This is the beginning of the second half of book 1 of the Idius, where I discuss the nature of needs. I’m touching it up now; in a few months I will send this one out more perfect, so feedback would be invaluable.
Daniel
Two Needs
Life holds two needs: the need for rhythm and the need for growth, which balance and complement each other. A child is soothed by rhythms—melodies, rocking, sucking. Whenever growth becomes aberratic, we resort to rhythms. See how the asylum is full of twitchers and pacers. The best way to stifle a terror is to breathe evenly, to repeat a phrase to one's self, to establish a simplistic rhythm. And yet an untroubled rhythm bores us.

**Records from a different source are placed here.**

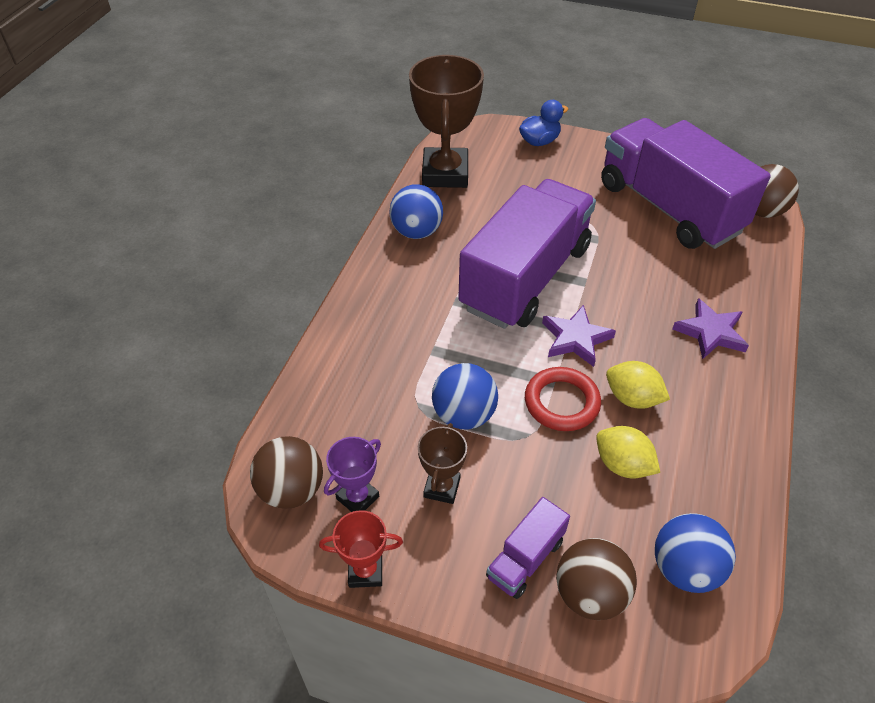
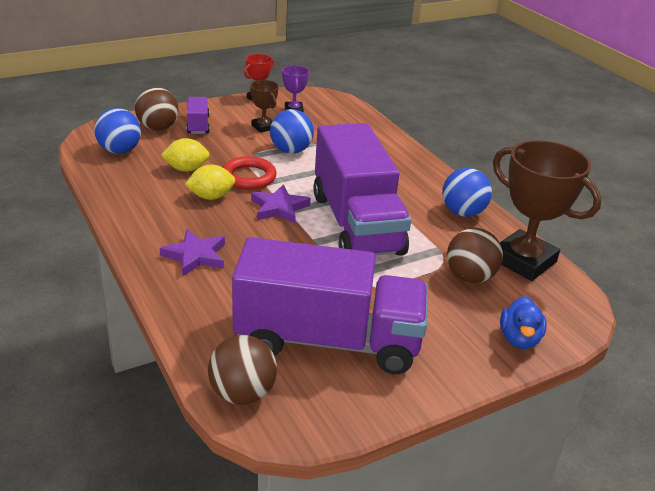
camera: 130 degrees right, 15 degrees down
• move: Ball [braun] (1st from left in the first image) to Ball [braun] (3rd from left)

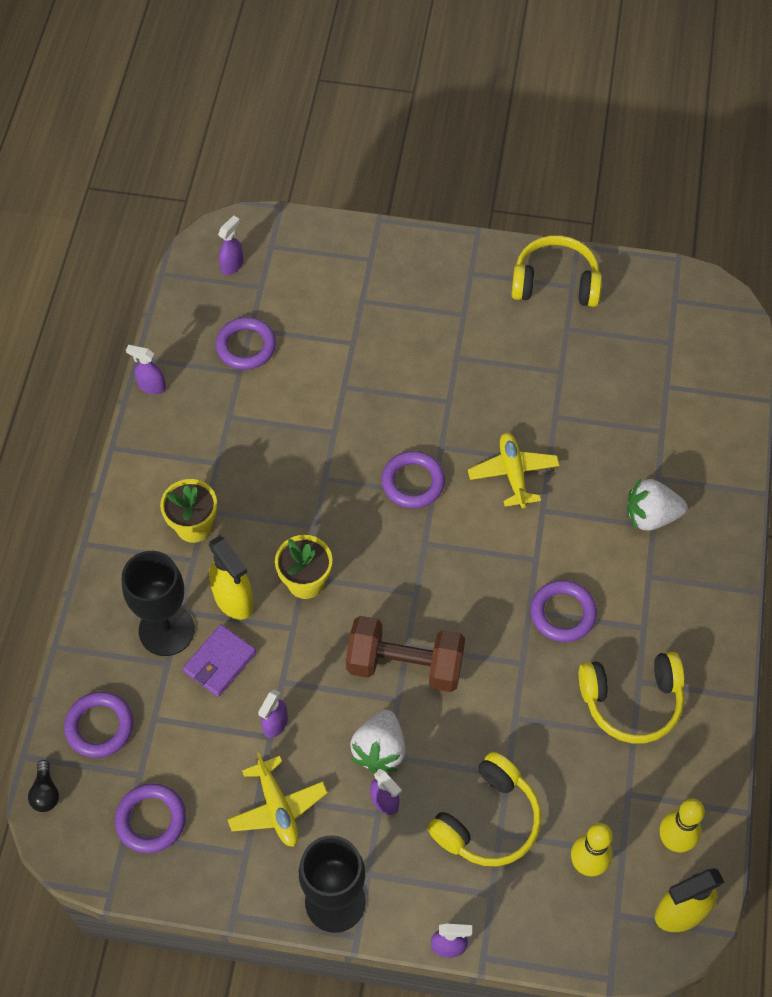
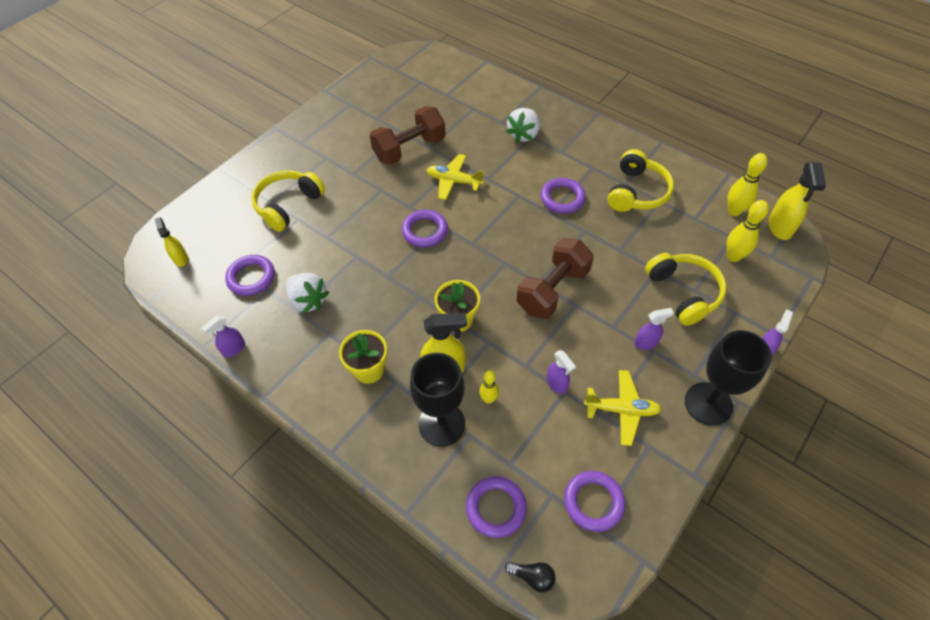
camera: 60 degrees left, 5 degrees down
• recolor: Sprühflasche [lila] (2nd from left) to Sprühflasche [gelb] (1st from left)
• move: Kopfhörer [gelb] (2nd from left in the first image) to Kopfhörer [gelb] (1st from left)
• move: Erdbeere [weiß] (1st from left)
• insert: Hantel [braun] (1st from left)
• replace: Geldbörse [lila] to Bowlingkegel [gelb] (1st from left)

These two needs expand into every nuanced want. No utopia or heaven works because they are portraits and not symphonies. The final utopia would have to grow and collapse, would require a wide enough repeating rhythm so that boredom was impossible. However, being caught in such a loop would be the death of humanity, for it would no longer really be growth. War and peace, love and power, all these dualities are of course illusory if they are only seen as dualities. See two, but look again and see one. There is “good” and “evil, yet evil simply means “too good” as the word’s etymology shows, something higher than us, something we cannot yet comprehend.
These two found the personality, which is like art. Art must be regular enough to reward our expectations, yet interesting enough to surprise them.

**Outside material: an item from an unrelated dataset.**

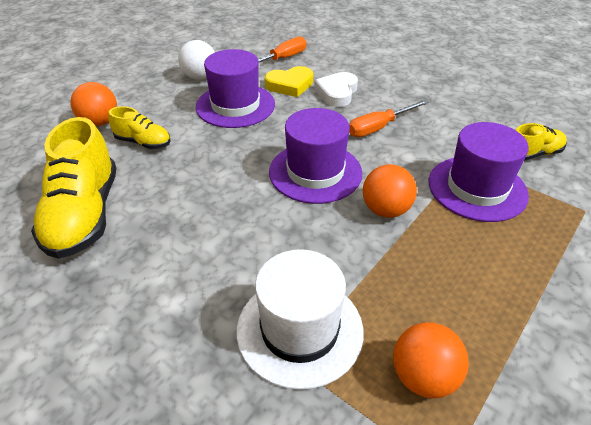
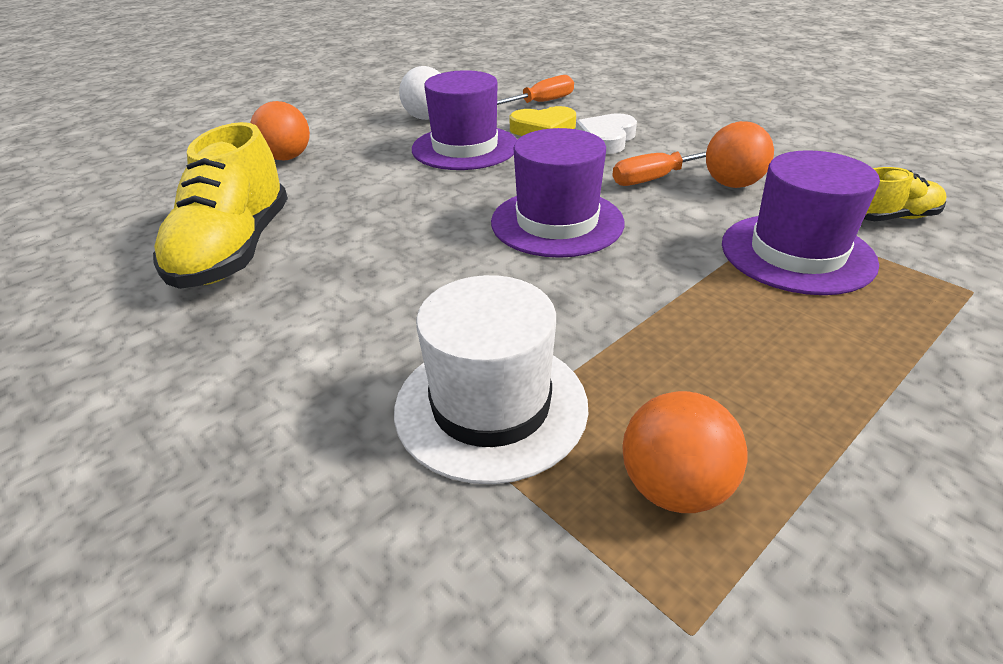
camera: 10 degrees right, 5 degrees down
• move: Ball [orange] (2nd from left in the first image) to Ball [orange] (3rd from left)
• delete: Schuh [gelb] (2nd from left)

The specific needs derived from these two can be fulfilled generally, exactly, or metaphorically. When electricity ascends two diodes, it begins undifferentiated, but as the electricity moves up the poles, the spark takes a wildly definite shape. To fulfill the need to begin with, as soon as the need presents, is to fulfill it generally. I need sex, I lay the nearest woman who will have me. But if I am intelligent and therefore patient, and let the need grow and define itself, I can slowly learn the most precise way to fulfill my need. What seemed at first simple was finally a highly nuanced and particular need. Only when a need is fully articulated does it because a full-fledged need.
A metaphorically fulfilled need is given an analogous object, such as killing enemy soldiers rather than solving frustrations at home.
Another manner to characterize the dualistic nature of need is through sex and hunger: to ingest what makes us stable, and to expel something better than ourselves: eating and reproduction.